◆ Problem details ◆
In the text of the entries below, switch "Radisson Blu" to "Hilton Garden" and leave everything else unchanged. Give back only the text, without the pictures.

◆ Records for this exercise ◆
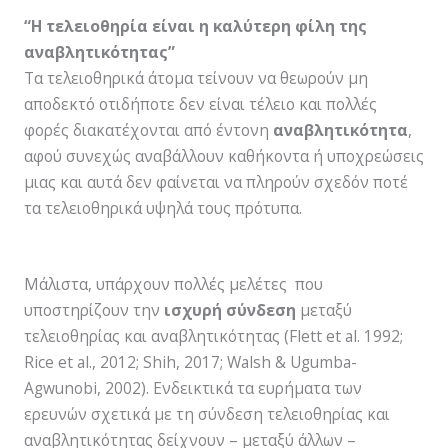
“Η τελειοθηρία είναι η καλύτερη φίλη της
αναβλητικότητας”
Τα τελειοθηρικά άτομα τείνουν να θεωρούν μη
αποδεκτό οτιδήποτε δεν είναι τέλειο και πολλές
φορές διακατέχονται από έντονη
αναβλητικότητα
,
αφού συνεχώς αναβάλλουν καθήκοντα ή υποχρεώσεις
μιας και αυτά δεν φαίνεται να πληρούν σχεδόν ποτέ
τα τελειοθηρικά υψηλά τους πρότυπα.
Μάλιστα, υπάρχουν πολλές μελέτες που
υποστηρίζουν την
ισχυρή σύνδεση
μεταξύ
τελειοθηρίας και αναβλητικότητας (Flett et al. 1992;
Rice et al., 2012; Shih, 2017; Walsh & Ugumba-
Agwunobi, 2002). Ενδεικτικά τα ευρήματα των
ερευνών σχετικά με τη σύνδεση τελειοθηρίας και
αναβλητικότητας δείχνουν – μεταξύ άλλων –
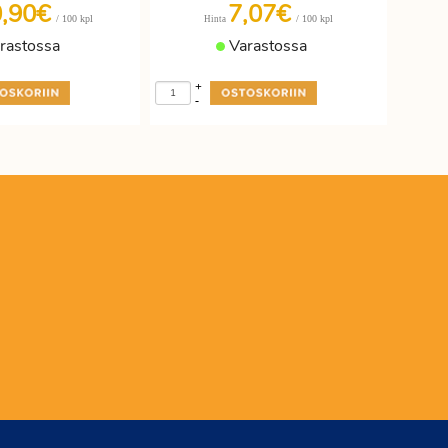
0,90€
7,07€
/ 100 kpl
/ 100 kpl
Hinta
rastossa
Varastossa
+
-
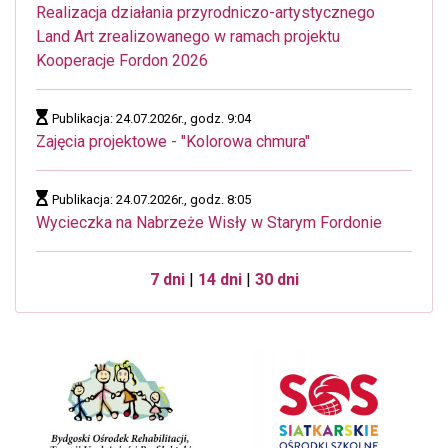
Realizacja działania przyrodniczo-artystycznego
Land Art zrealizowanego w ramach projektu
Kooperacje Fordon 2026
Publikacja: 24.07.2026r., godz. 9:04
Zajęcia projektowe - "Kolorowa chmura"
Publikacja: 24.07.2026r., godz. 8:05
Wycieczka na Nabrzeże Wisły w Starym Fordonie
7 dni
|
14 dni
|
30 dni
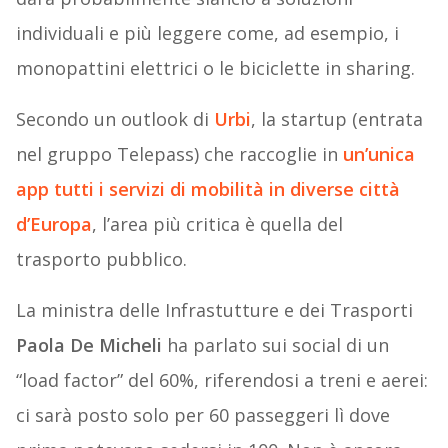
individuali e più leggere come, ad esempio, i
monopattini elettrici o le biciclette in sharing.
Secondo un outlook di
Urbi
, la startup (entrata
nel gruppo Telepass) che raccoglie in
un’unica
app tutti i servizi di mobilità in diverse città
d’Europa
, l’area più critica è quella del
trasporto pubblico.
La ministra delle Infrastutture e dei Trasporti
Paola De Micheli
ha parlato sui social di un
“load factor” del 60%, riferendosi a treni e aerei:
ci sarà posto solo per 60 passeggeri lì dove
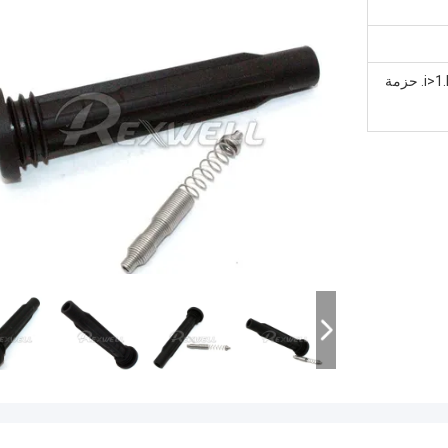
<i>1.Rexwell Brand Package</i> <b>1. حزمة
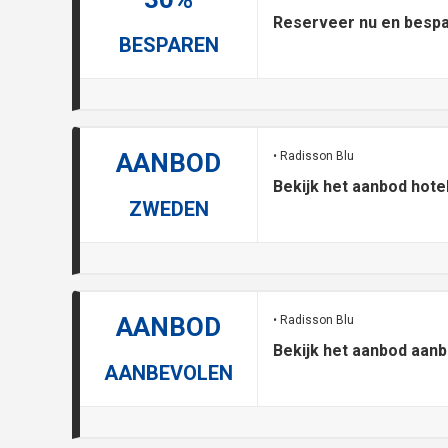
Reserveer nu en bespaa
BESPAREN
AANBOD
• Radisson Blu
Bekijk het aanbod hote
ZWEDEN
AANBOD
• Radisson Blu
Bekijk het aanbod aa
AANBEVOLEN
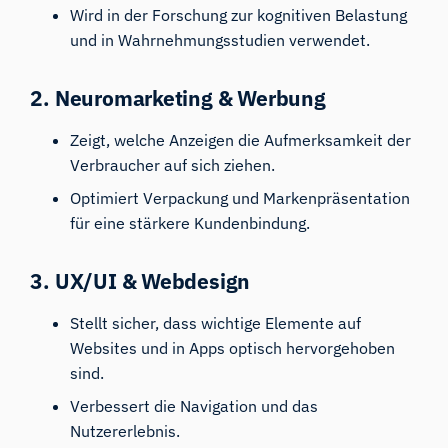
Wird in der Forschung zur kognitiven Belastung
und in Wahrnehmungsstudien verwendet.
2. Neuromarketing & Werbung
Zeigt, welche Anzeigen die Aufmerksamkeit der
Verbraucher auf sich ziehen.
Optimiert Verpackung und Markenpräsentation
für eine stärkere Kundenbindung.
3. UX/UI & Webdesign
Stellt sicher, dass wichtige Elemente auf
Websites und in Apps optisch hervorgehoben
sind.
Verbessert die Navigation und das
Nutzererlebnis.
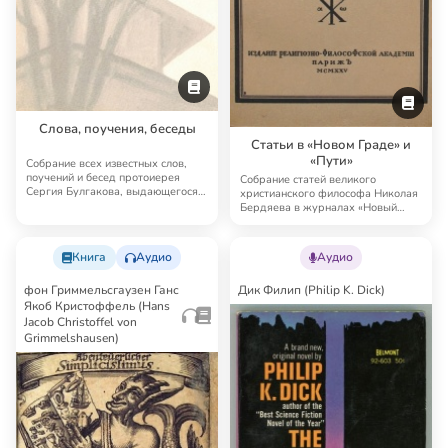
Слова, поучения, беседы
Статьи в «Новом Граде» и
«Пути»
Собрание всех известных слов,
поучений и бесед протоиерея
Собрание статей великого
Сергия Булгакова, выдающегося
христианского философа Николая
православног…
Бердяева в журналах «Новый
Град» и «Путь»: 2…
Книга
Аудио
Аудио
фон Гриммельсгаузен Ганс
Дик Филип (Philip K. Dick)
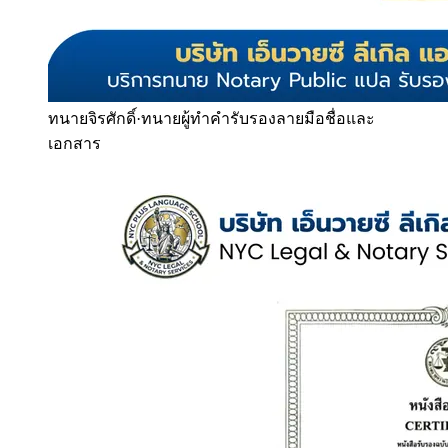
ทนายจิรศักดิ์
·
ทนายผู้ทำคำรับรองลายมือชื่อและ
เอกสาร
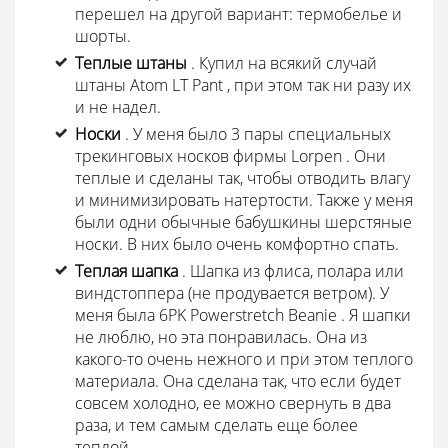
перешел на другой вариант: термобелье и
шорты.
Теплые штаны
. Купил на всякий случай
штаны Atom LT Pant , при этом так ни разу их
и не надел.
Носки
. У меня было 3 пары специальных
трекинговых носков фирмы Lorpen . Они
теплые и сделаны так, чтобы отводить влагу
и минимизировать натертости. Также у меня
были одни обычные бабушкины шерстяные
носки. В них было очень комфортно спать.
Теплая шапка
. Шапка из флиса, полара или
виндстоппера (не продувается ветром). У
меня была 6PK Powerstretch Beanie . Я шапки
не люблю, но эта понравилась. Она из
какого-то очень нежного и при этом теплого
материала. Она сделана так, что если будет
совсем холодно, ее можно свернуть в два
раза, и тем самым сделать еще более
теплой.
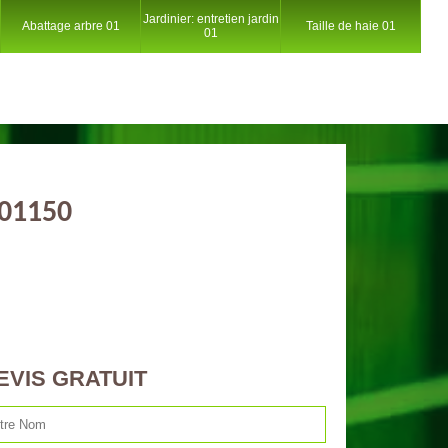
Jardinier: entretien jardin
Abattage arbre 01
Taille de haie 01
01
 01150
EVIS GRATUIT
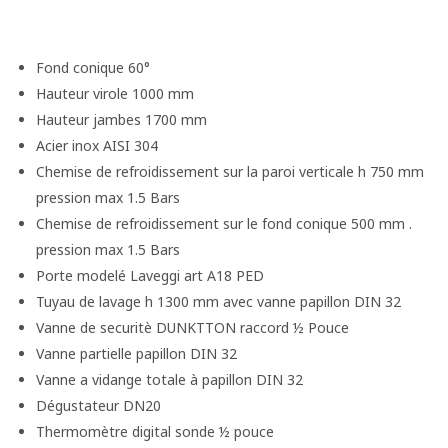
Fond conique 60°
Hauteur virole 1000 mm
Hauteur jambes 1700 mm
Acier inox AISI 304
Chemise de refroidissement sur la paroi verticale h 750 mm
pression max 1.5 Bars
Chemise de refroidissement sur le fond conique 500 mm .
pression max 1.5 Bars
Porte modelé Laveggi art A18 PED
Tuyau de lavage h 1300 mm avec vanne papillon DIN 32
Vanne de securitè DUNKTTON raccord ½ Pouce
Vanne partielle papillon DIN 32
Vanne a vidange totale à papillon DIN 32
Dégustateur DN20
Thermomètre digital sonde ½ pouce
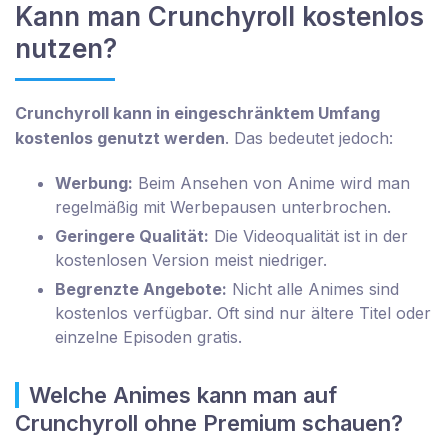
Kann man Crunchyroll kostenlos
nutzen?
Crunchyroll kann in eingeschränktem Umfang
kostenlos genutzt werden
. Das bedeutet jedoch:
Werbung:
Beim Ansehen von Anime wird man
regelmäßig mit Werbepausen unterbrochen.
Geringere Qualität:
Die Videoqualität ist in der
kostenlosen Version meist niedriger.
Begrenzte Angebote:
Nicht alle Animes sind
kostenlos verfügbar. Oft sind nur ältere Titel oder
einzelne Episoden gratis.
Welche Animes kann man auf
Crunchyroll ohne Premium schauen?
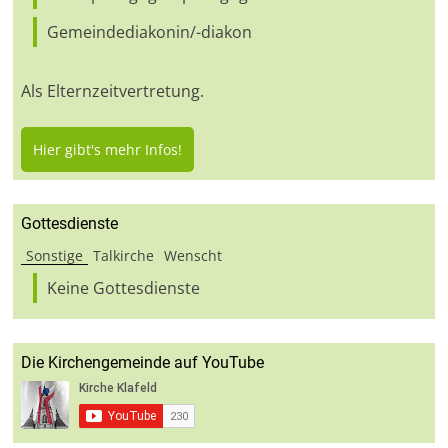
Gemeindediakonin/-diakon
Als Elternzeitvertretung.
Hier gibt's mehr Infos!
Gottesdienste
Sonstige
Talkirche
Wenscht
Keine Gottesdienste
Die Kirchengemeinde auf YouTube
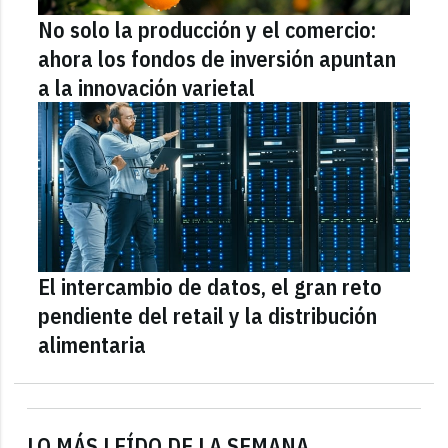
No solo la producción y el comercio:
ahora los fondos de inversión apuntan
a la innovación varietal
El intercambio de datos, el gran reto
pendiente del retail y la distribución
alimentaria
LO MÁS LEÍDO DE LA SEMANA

◆ Response below ◆
“Η τελειοθηρία είναι η καλύτερη φίλη της
αναβλητικότητας”
Τα τελειοθηρικά άτομα τείνουν να θεωρούν μη
αποδεκτό οτιδήποτε δεν είναι τέλειο και πολλές
φορές διακατέχονται από έντονη
αναβλητικότητα
,
αφού συνεχώς αναβάλλουν καθήκοντα ή υποχρεώσεις
μιας και αυτά δεν φαίνεται να πληρούν σχεδόν ποτέ
τα τελειοθηρικά υψηλά τους πρότυπα.
Μάλιστα, υπάρχουν πολλές μελέτες που
υποστηρίζουν την
ισχυρή σύνδεση
μεταξύ
τελειοθηρίας και αναβλητικότητας (Flett et al. 1992;
Rice et al., 2012; Shih, 2017; Walsh & Ugumba-
Agwunobi, 2002). Ενδεικτικά τα ευρήματα των
ερευνών σχετικά με τη σύνδεση τελειοθηρίας και
αναβλητικότητας δείχνουν – μεταξύ άλλων –
0,90€
7,07€
/ 100 kpl
/ 100 kpl
Hinta
rastossa
Varastossa
+
-
Realizacja działania przyrodniczo-artystycznego
Land Art zrealizowanego w ramach projektu
Kooperacje Fordon 2026
Publikacja: 24.07.2026r., godz. 9:04
Zajęcia projektowe - "Kolorowa chmura"
Publikacja: 24.07.2026r., godz. 8:05
Wycieczka na Nabrzeże Wisły w Starym Fordonie
7 dni
|
14 dni
|
30 dni
individuali e più leggere come, ad esempio, i
monopattini elettrici o le biciclette in sharing.
Secondo un outlook di
Urbi
, la startup (entrata
nel gruppo Telepass) che raccoglie in
un’unica
app tutti i servizi di mobilità in diverse città
d’Europa
, l’area più critica è quella del
trasporto pubblico.
La ministra delle Infrastutture e dei Trasporti
Paola De Micheli
ha parlato sui social di un
“load factor” del 60%, riferendosi a treni e aerei:
ci sarà posto solo per 60 passeggeri lì dove
<i>1.Rexwell Brand Package</i> <b>1. حزمة
Reserveer nu en bespaa
BESPAREN
AANBOD
• Hilton Garden
Bekijk het aanbod hote
ZWEDEN
AANBOD
• Hilton Garden
Bekijk het aanbod aa
AANBEVOLEN
Wird in der Forschung zur kognitiven Belastung
und in Wahrnehmungsstudien verwendet.
2. Neuromarketing & Werbung
Zeigt, welche Anzeigen die Aufmerksamkeit der
Verbraucher auf sich ziehen.
Optimiert Verpackung und Markenpräsentation
für eine stärkere Kundenbindung.
3. UX/UI & Webdesign
Stellt sicher, dass wichtige Elemente auf
Websites und in Apps optisch hervorgehoben
sind.
Verbessert die Navigation und das
Nutzererlebnis.
Слова, поучения, беседы
Статьи в «Новом Граде» и
«Пути»
Собрание всех известных слов,
поучений и бесед протоиерея
Собрание статей великого
Сергия Булгакова, выдающегося
христианского философа Николая
православног…
Бердяева в журналах «Новый
Град» и «Путь»: 2…
Книга
Аудио
Аудио
фон Гриммельсгаузен Ганс
Дик Филип (Philip K. Dick)
ทนายจิรศักดิ์
·
ทนายผู้ทำคำรับรองลายมือชื่อและ
เอกสาร
перешел на другой вариант: термобелье и
шорты.
Теплые штаны
. Купил на всякий случай
штаны Atom LT Pant , при этом так ни разу их
и не надел.
Носки
. У меня было 3 пары специальных
трекинговых носков фирмы Lorpen . Они
теплые и сделаны так, чтобы отводить влагу
и минимизировать натертости. Также у меня
были одни обычные бабушкины шерстяные
носки. В них было очень комфортно спать.
Теплая шапка
. Шапка из флиса, полара или
виндстоппера (не продувается ветром). У
меня была 6PK Powerstretch Beanie . Я шапки
не люблю, но эта понравилась. Она из
какого-то очень нежного и при этом теплого
материала. Она сделана так, что если будет
совсем холодно, ее можно свернуть в два
раза, и тем самым сделать еще более
теплой.
Jardinier: entretien jardin
Abattage arbre 01
Taille de haie 01
01
 01150
EVIS GRATUIT
Fond conique 60°
Hauteur virole 1000 mm
Hauteur jambes 1700 mm
Acier inox AISI 304
Chemise de refroidissement sur la paroi verticale h 750 mm
pression max 1.5 Bars
Chemise de refroidissement sur le fond conique 500 mm .
pression max 1.5 Bars
Porte modelé Laveggi art A18 PED
Tuyau de lavage h 1300 mm avec vanne papillon DIN 32
Vanne de securitè DUNKTTON raccord ½ Pouce
Vanne partielle papillon DIN 32
Vanne a vidange totale à papillon DIN 32
Dégustateur DN20
Thermomètre digital sonde ½ pouce
Kann man Crunchyroll kostenlos
nutzen?
Crunchyroll kann in eingeschränktem Umfang
kostenlos genutzt werden
. Das bedeutet jedoch:
Werbung:
Beim Ansehen von Anime wird man
regelmäßig mit Werbepausen unterbrochen.
Geringere Qualität:
Die Videoqualität ist in der
kostenlosen Version meist niedriger.
Begrenzte Angebote:
Nicht alle Animes sind
kostenlos verfügbar. Oft sind nur ältere Titel oder
einzelne Episoden gratis.
Welche Animes kann man auf
Crunchyroll ohne Premium schauen?
Gemeindediakonin/-diakon
Als Elternzeitvertretung.
Hier gibt's mehr Infos!
Gottesdienste
Sonstige
Talkirche
Wenscht
Keine Gottesdienste
Die Kirchengemeinde auf YouTube
No solo la producción y el comercio:
ahora los fondos de inversión apuntan
a la innovación varietal
El intercambio de datos, el gran reto
pendiente del retail y la distribución
alimentaria
LO MÁS LEÍDO DE LA SEMANA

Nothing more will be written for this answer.